Requirement
Look for "filePath" in every line of the listing. Copy the lines that have it.

Provided records

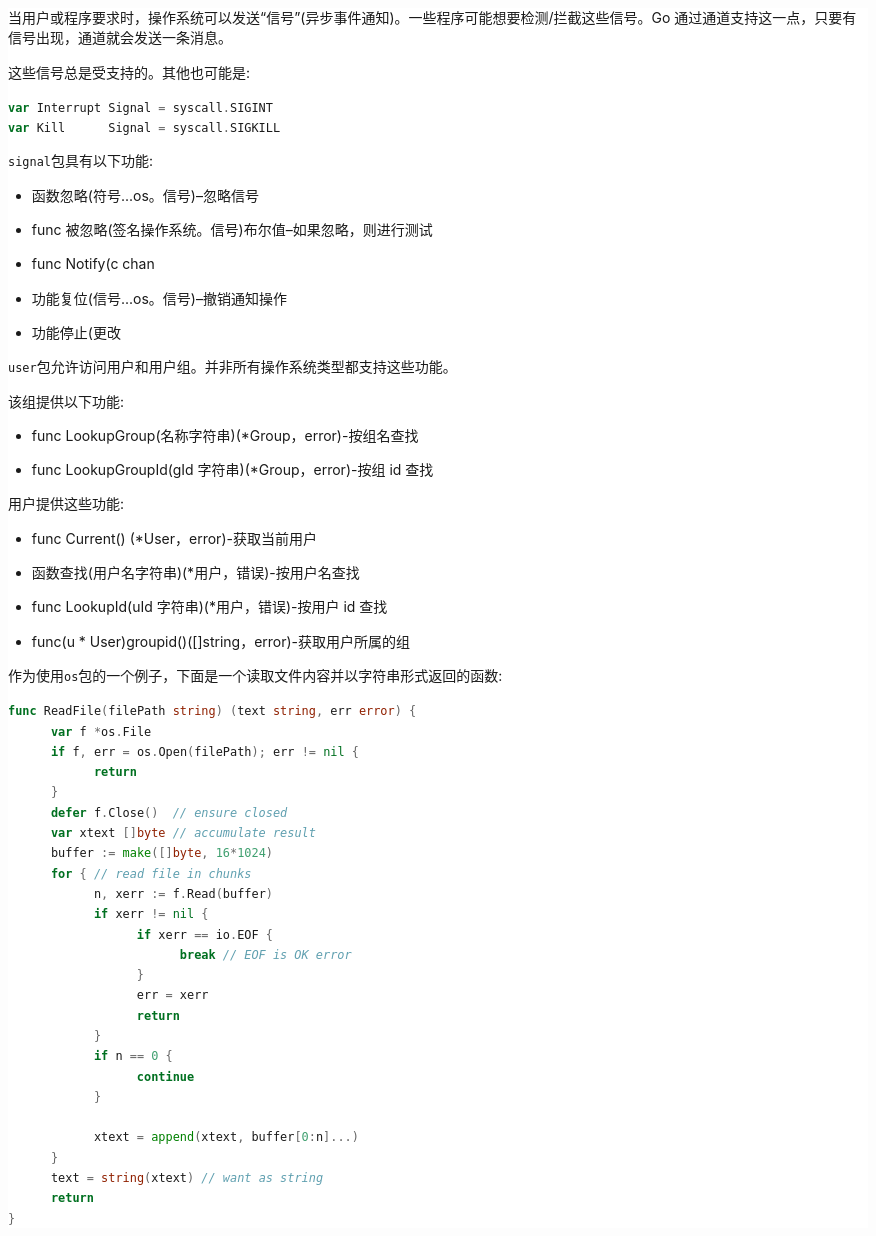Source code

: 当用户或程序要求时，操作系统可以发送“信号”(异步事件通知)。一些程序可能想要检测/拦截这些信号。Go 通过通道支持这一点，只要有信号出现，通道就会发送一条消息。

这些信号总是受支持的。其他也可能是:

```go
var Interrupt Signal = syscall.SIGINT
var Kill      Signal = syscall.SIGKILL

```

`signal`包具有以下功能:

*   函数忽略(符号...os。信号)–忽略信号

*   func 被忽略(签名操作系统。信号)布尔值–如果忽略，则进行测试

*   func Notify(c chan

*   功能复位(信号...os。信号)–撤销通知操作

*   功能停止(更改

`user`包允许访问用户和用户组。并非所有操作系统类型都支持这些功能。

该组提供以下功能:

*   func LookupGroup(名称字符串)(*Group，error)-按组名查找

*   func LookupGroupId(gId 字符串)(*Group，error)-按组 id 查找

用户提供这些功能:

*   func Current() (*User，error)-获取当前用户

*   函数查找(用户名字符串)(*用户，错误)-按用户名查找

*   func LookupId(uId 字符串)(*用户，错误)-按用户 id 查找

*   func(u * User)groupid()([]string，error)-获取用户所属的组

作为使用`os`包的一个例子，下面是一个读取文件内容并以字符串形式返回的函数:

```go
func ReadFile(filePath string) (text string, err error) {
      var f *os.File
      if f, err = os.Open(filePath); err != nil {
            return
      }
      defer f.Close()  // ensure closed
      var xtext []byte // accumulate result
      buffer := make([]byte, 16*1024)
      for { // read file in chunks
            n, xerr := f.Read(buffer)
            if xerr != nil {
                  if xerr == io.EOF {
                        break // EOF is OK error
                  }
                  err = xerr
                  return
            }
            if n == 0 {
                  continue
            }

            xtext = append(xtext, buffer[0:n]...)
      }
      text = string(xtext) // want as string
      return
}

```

...

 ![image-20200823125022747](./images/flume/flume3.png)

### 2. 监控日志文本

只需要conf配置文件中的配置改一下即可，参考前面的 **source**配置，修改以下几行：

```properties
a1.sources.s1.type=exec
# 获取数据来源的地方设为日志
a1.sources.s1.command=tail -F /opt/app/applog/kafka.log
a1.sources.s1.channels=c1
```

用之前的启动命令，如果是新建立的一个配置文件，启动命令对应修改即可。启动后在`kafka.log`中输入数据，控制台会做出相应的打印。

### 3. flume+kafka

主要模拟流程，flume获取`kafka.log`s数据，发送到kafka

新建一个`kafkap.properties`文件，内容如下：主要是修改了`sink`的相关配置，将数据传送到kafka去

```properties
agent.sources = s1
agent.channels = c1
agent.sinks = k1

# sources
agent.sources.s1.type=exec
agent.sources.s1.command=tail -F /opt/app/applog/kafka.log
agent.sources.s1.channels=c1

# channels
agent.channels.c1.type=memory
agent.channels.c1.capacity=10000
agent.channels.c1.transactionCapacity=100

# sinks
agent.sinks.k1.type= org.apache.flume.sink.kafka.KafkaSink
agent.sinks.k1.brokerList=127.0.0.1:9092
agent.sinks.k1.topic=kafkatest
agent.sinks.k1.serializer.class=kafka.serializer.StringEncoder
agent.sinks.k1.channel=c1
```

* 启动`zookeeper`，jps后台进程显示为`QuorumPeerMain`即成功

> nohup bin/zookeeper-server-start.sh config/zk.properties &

Exercise response
func ReadFile(filePath string) (text string, err error) {
      if f, err = os.Open(filePath); err != nil {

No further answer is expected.